Some developers reach for map[string]any for configuration. Maps are mutable and lack type safety. You can insert a string where an int is expected, and the error happens at runtime. An immutable struct catches type errors at compile time. You cannot pass a port as a string. The compiler rejects config.NewConfig("host", "8080") with cannot use "8080" (untyped string constant) as int value in argument. Structs provide shape and safety that maps cannot match.
Pitfalls and trade-offs
The most dangerous mistake is returning a pointer. If NewConfig returns *config, the caller holds a reference to the original struct. If your package later adds a setter method, the caller can mutate the value. Always return the struct by value unless you have a specific reason to return a pointer. The compiler error cfg.host undefined only protects you if you hold a value. If you hold a pointer, the compiler still blocks field access, but it does not block method calls that mutate the struct.

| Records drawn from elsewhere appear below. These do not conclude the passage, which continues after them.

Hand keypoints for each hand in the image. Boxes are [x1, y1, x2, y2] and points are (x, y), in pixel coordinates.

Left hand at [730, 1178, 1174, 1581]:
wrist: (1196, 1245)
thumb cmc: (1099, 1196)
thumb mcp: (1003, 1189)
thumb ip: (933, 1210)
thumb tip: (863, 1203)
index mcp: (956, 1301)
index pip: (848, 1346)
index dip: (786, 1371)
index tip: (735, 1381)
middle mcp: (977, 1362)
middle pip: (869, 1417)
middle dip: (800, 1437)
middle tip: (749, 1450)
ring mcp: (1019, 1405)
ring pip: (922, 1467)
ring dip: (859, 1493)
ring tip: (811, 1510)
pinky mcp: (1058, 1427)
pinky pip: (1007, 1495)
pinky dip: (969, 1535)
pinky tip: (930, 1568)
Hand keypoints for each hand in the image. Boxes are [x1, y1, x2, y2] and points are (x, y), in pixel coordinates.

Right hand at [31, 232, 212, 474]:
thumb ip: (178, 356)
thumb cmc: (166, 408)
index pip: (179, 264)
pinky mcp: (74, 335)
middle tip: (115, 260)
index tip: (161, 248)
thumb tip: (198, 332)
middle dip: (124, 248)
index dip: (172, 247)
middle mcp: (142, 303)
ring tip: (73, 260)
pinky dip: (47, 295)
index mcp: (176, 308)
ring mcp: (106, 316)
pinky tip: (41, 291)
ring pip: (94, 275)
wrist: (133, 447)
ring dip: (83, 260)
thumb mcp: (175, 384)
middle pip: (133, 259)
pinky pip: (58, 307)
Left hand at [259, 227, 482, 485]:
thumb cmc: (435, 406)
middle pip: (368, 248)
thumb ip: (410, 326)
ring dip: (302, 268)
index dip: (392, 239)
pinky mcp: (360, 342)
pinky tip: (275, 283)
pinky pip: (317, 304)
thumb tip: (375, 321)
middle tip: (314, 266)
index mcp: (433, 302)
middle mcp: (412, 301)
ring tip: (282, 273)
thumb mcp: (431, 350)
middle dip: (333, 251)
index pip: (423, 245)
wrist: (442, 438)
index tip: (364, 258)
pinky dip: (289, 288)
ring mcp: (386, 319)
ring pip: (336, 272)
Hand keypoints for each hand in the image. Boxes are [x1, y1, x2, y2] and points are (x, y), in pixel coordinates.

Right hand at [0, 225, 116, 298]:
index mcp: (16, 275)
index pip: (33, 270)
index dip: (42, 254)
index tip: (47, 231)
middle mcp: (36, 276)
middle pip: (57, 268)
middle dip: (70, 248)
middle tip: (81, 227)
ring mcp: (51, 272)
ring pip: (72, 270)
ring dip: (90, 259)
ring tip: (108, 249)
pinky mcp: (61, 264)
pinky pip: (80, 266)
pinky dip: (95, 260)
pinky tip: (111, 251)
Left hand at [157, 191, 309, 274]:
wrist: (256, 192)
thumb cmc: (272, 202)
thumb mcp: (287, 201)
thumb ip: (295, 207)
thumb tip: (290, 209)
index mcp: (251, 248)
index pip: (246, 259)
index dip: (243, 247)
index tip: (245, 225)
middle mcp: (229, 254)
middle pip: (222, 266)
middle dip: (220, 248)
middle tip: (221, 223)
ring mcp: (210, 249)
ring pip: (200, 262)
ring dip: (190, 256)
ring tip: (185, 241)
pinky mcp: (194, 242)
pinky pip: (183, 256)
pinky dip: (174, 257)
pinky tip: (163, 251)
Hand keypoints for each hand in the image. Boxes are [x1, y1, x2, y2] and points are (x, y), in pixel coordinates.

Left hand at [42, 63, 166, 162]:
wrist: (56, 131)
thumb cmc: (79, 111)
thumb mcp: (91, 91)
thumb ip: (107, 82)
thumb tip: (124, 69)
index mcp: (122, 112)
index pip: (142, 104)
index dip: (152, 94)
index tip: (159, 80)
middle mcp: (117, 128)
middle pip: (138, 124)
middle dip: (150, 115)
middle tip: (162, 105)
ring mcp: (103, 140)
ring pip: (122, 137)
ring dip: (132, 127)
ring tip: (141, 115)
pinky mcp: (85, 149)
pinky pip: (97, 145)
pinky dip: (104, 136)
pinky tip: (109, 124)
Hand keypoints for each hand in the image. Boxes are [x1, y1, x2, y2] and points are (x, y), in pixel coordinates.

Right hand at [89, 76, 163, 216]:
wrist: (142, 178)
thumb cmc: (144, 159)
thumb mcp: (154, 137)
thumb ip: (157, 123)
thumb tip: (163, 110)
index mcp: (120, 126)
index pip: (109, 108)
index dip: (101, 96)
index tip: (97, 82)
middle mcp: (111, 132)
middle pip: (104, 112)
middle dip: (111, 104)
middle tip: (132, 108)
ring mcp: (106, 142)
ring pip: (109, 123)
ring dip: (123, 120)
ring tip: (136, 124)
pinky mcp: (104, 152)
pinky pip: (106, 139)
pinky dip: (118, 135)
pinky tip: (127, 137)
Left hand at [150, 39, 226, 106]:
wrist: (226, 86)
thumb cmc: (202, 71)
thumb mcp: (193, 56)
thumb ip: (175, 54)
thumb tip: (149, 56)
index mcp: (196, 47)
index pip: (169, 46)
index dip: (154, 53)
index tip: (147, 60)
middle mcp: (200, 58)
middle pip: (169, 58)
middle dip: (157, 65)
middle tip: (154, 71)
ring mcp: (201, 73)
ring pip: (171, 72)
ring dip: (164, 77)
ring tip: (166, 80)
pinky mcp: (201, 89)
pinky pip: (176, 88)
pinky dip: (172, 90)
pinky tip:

Large immutable structs present a trade-off. Value receivers copy the data on every method call. If the struct is megabytes in size, this hurts performance. In that case, you might return a pointer *config and use pointer receivers. However, this breaks the immutability guarantee at the type level. Callers can still call methods that mutate the struct. You rely on documentation and discipline instead of the compiler. For most configs, the struct is small enough that copying is cheaper than the complexity of pointer semantics. Stick to value returns unless profiling shows copying is the bottleneck.
Don't pass a *string. Strings are already cheap to pass by value. If your config contains strings, keep them as string fields. The compiler handles string copying efficiently. Using pointers to strings adds indirection without saving memory.
The compiler won't stop you from exporting a field. It will stop you from touching one you didn't export. Capitalization is your shield. Trust the visibility rules.
When to use this pattern
Use an immutable struct with unexported fields when the value represents a fixed state, like a configuration or a point in time, and you want to prevent accidental mutation across package boundaries.
Use a mutable struct with exported fields when the value changes frequently within the same package and you need direct access for performance or simplicity.
Use an interface when you want to define behavior without exposing the underlying struct, allowing callers to substitute implementations.
Use a pointer to a struct when the struct is large and copying it is expensive, but be careful to document that the value is mutable and avoid exposing setter methods.
Use sync.RWMutex when multiple goroutines need to read and write the same struct concurrently, though immutability is usually a better design for shared state.
Immutability reduces bugs. Mutable state requires discipline. Pick the shape that matches your data's lifecycle.